I have to be honest....parts of it I liked, other parts I wanted to run for the hills.

 

I got drilled by one of the supportees there.  She grilled me on how many times I had been hospitalized, what drugs did I take, did I ever punch a doctor because he didnt give me a tranquilizer.  I remember thinking this chic is nuts.  Then immediately feeling guilty for it  - cause she was obviously struggling and obviously had something going on in her head. 

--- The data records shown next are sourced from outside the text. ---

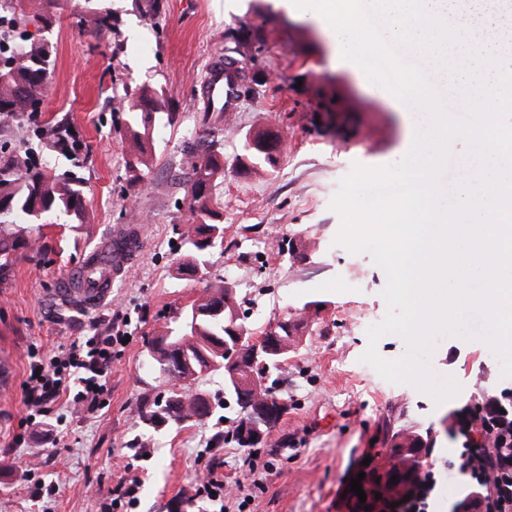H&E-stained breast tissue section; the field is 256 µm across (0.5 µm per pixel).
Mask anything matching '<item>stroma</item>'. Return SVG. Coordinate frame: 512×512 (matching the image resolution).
Listing matches in <instances>:
<instances>
[{
    "label": "stroma",
    "instance_id": "35a3bbf8",
    "mask_svg": "<svg viewBox=\"0 0 512 512\" xmlns=\"http://www.w3.org/2000/svg\"><path fill=\"white\" fill-rule=\"evenodd\" d=\"M112 34L95 40L84 0H27L29 31L37 16L54 17L44 35L56 44L55 73L44 112L0 121V143L19 144L35 123L66 121L84 145L81 176L89 224L51 217L40 231L42 252L18 251L0 276V354L14 364L0 389V512H100V502L127 470L142 480L137 512H213L195 493V476L210 463L224 481L244 478L249 451L234 431L239 409L224 393L223 372L196 380L212 414L199 423L148 424L144 400H162L165 379L151 367L148 342L177 329L198 298L231 288L251 332L284 316L301 321L300 344L278 374L286 406L260 461L272 468L243 512H340L341 495L358 465L376 453L386 426L430 431L437 484L434 512L456 499L458 473L445 462L459 447L457 412L493 385L511 387L481 339L441 335L429 364L460 387L443 402L410 384H394L361 360L364 320L385 318L387 276L369 254L336 245L340 217L330 207L354 163L392 165L409 150L424 114L372 84L340 56L314 11L297 13L280 0H163L156 26L141 20L143 0H105ZM234 60L243 79L236 112H206L202 83L216 61ZM162 90L141 181L128 168V105L142 87ZM215 128L224 158L216 190L224 238L196 275H178L191 220V163L186 142ZM268 130L285 142L274 165H242L247 134ZM136 223L139 259L115 282L105 304L79 310L55 302L64 275L113 229ZM126 319L129 341L108 377L110 404L73 412L58 401L61 434L40 429L14 445L26 416L27 350L49 352L75 339L105 336ZM137 448L144 457H134ZM51 485L36 499L32 483Z\"/></svg>",
    "mask_w": 512,
    "mask_h": 512
}]
</instances>
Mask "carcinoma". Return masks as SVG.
I'll return each mask as SVG.
<instances>
[{"instance_id": "obj_1", "label": "carcinoma", "mask_w": 512, "mask_h": 512, "mask_svg": "<svg viewBox=\"0 0 512 512\" xmlns=\"http://www.w3.org/2000/svg\"><path fill=\"white\" fill-rule=\"evenodd\" d=\"M0 11L10 13L8 35L0 33V60L11 61L8 67L0 68V118L9 120L28 111L33 103L45 100L49 81L56 64V48L49 40L35 39L26 29L25 0H0ZM93 33L99 37L112 32V13L100 7L91 9ZM162 93L156 89H144L138 100L130 106V122L127 137L132 148L129 168L134 171V180L145 160V139L152 123V113L159 110ZM37 142L25 140L9 152L0 154V272L10 265L13 253L23 249L39 251L45 247L40 236L25 235L13 226L27 217L33 220L55 214H72L80 224L91 221V213L84 206V180L73 171L59 173L47 163L36 160L37 149H53L68 156L73 166H79L82 143L70 132L64 121L47 122L37 126ZM266 139L265 132L258 131L246 142L244 159L252 164H273L270 157L258 150L256 144ZM224 178V165L210 151L203 160L192 163L189 208L193 214L191 224L184 232L187 254L178 270L192 272L208 262L211 246L207 242L215 230H224L223 214L215 205V190ZM221 303L224 313L217 316H201L191 319L197 333L185 339V335L174 336L172 341H185L190 350L198 348L197 341L225 342L229 319L240 320L228 290L220 287L198 302V308ZM291 351L268 361L266 373H259L251 383L271 393L273 387L266 384L268 374L282 367ZM431 443L417 431L401 428L391 432L384 440V448L377 453L378 460L362 468L366 477L362 487L401 500L411 494L421 480V471L427 462ZM397 483L392 484V476Z\"/></svg>"}]
</instances>
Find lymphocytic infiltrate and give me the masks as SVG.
Wrapping results in <instances>:
<instances>
[{
	"instance_id": "lymphocytic-infiltrate-1",
	"label": "lymphocytic infiltrate",
	"mask_w": 512,
	"mask_h": 512,
	"mask_svg": "<svg viewBox=\"0 0 512 512\" xmlns=\"http://www.w3.org/2000/svg\"><path fill=\"white\" fill-rule=\"evenodd\" d=\"M126 342L124 331L108 336L76 340L59 351L43 356L30 350V375L23 383L26 424L44 419L58 400L71 407L102 401L108 393L112 361ZM461 446L449 457V468L466 475L457 505L464 512H512V388L483 392L477 402L457 415ZM266 467L259 461L249 464V480L225 486L224 475L211 470L203 479L212 502L229 498L245 500L252 486L261 483Z\"/></svg>"
}]
</instances>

Luckily the Support Group Leader came to my rescue and reminded all of us that we are not there to judge and we dont have to talk if we dont want to, and we certainly dont have to answer questions we dont want to.

 

So she continued her story and low and behold it was my doctor that I was seeing that night that she punched - Great! lol!

 

So I had to leave a little early.  And overall, I did enjoy it.  It was so nice to relate to others.  One woman said, I havent slept in weeks - she said I get up every few hours and just pace and pace.  And I go - me too!  This is sad - but I was like yes - someone else you knows what its like....and no one tried to tell her what to do, we just empathized with her.  It was refreshing!!!!  We could be honest and others would relate and no one judged. 

 

So even though the one woman went on her tangents and obviously had things to get off her chest.  Overall it was a good group session and I will go back.  If for nothing else, it reminds me - Im not alone.  And there are people there every Thursday at 6 there for me.

Its nice.

 

So - on to the doctors.  Who again gave me the tough love (has everyone in my life been given a memo to give me tough love?)

He said Im not going to keep prescribing you meds with the thought that you will be fine without going to your therapist, following her program.  He reminded me that I needed to be in a routine.  I needed to take care of myself - physically and mentally.  I need to go tot he support groups - I need to listen to my therapist.  If I dont - the drugs wont help.